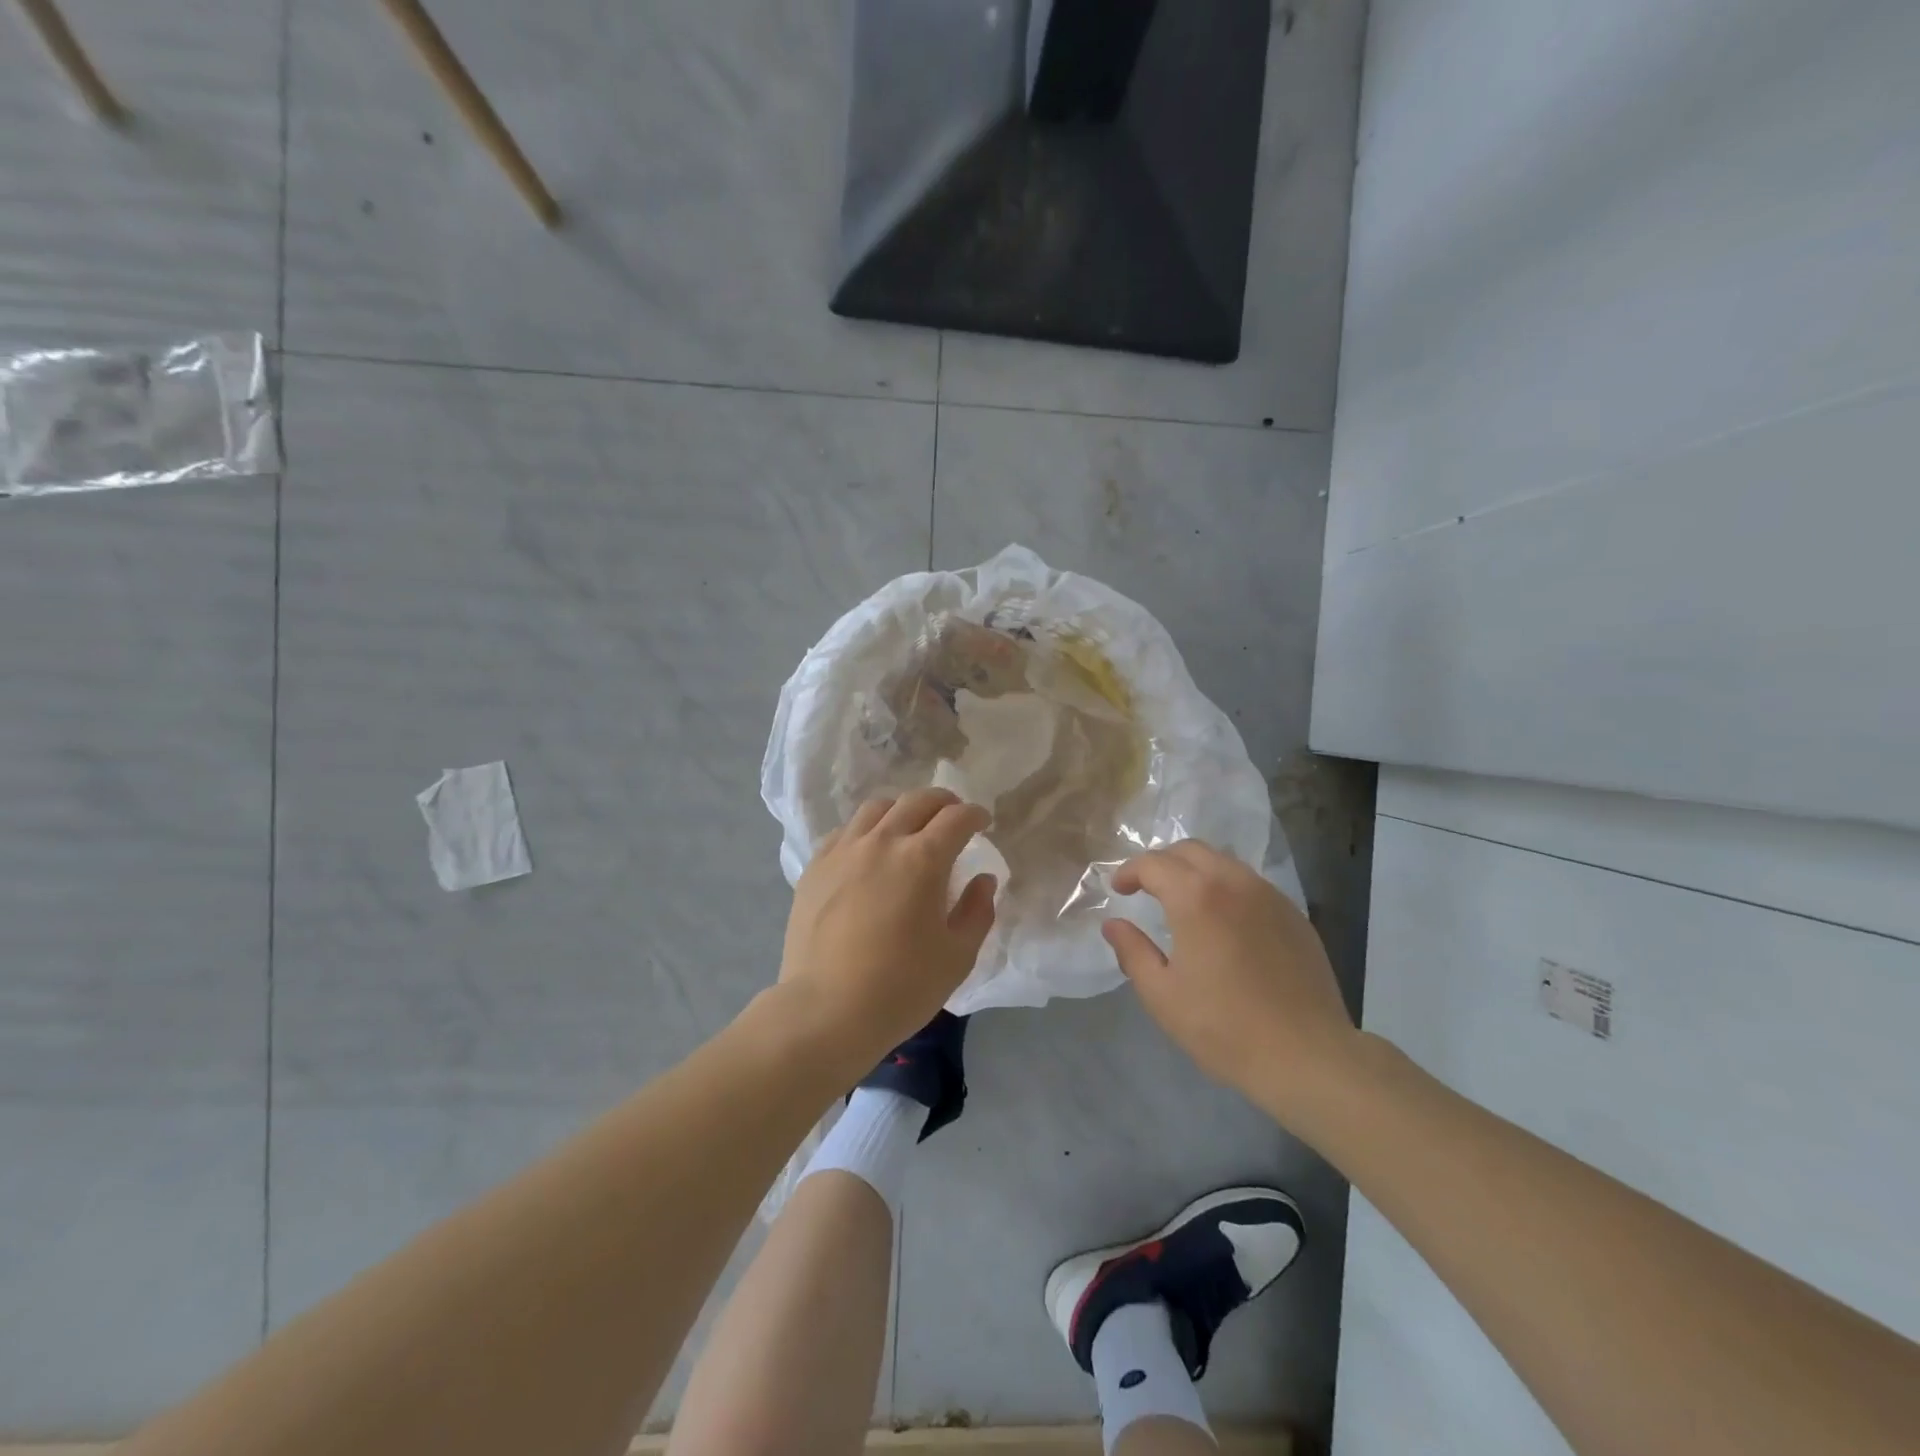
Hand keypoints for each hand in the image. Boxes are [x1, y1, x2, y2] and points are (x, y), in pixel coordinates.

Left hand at [778, 788, 997, 1070]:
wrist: (826, 1011)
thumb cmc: (901, 988)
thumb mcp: (957, 956)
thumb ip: (977, 911)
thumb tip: (983, 879)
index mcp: (923, 859)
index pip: (956, 818)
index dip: (975, 815)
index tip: (982, 823)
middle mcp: (882, 842)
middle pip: (917, 801)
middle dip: (942, 802)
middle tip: (952, 816)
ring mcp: (844, 851)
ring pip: (877, 808)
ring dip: (902, 809)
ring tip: (909, 827)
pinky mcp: (815, 867)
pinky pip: (845, 831)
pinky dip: (866, 829)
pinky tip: (869, 850)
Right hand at [1103, 840, 1357, 1122]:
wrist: (1307, 1056)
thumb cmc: (1224, 1027)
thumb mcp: (1162, 994)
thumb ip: (1133, 952)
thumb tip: (1114, 924)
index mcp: (1196, 897)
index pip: (1153, 864)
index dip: (1129, 871)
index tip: (1118, 889)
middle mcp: (1234, 882)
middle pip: (1190, 850)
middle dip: (1162, 862)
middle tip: (1146, 887)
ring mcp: (1269, 896)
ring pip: (1224, 862)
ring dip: (1195, 870)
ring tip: (1182, 900)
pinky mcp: (1294, 915)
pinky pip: (1251, 884)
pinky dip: (1226, 887)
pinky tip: (1223, 921)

Work instruction:
Show all lines above holding the word "ring".

Written reply:
ring mcp: (844, 851)
ring pip: (877, 808)
ring dip: (902, 809)
ring tip: (909, 827)
ring mcp: (1269, 896)
ring pip: (1224, 862)
ring dip: (1195, 870)
ring tip: (1182, 900)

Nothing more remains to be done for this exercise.